Design and Performance of the OP2 Library for Unstructured Mesh Applications. CoreGRID presentation/workshop on OP2, an open-source parallel library for unstructured grid computations.

Design Exploration of Quadrature Methods in Option Pricing (Anson H. T. Tse, David Thomas, and Wayne Luk). Accelerating specific option pricing with CUDA. Conclusion: FPGA has the least Watt per FLOPS, CUDA is the fastest, and CPU is the big loser in this comparison. Must be mentioned that GPUs are easier to program than FPGAs.

Technologies for the future HPC systems. Presentation on how HPC company Bull sees the (near) future.

Accelerating Protein Sequence Search in a Heterogeneous Computing System (Shucai Xiao, Heshan Lin, and Wu-chun Feng). Accelerating the Basic Local Alignment Search Tool (BLAST) on GPUs.
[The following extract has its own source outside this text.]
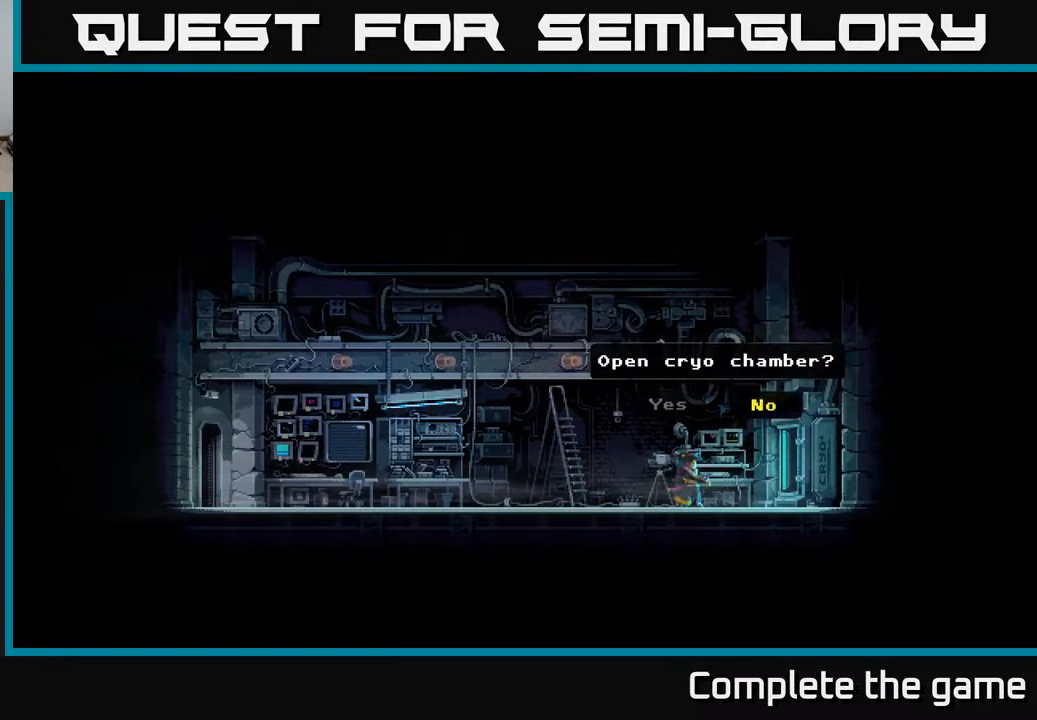
{"buttons": [], "left_stick": "center", "right_stick": "center", "events": [[83, "left_stick", "left"], [267, "left_stick", "center"], [350, "A", "down"], [500, "A", "up"]]}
PTask: Operating System Abstractions To Manage GPUs as Compute Devices (Christopher J. Rossbach, Jon Currey, Mark Silberstein, Baishakhi Ray, and Emmett Witchel). MS research on how to abstract GPUs as compute devices. Implemented on Windows 7 and Linux, but code is not available.

PhD thesis by Celina Berg: Building a Foundation for the Future of Software Practices within the Multi-Core Domain. It is about a Rupture-model described at Ch.2.2.2 (PDF-page 59). [total 205 pages].

Workload Balancing on Heterogeneous Systems: A Case Study of Sparse Grid Interpolation (Alin Murarasu, Josef Weidendorfer, and Arndt Bodes). To my opinion a very important subject as this can help automate much-needed “hardware-fitting”.

Fraunhofer: Efficient AMG on Heterogeneous Systems (Jiri Kraus and Malte Förster). AMG stands for Algebraic MultiGrid method. Paper includes OpenCL and CUDA benchmarks for NVidia hardware.

Enabling Traceability in MDE to Improve Performance of GPU Applications (Antonio Wendell de O. Rodrigues, Vincent Aranega, Anne Etien, Frédéric Guyomarc’h, Jean-Luc Dekeyser). Ongoing work on OpenCL code generation from UML (Model Driven Design). [34 pag PDF]

GPU-Accelerated DNA Distance Matrix Computation (Zhi Ying, Xinhua Lin, Simon Chong-Wee See and Minglu Li). DNA sequences distance computation: [PDF] #OpenCL #GPGPU #Biology

And while browsing around for PDFs I found the following interesting links:

  • Say bye to Von Neumann. Or how IBM’s Cognitive Computer Works.
  • Workshop on HPC and Free Software. 5-7 October 2011, Ourense, Spain. Info via
  • Basic CUDA course, 10 October, Delft, Netherlands, €200,-.
  • Par4All: automatic parallelizing and optimizing compiler for C and Fortran sequential programs.
  • LAMA: Library for Accelerated Math Applications for C/C++.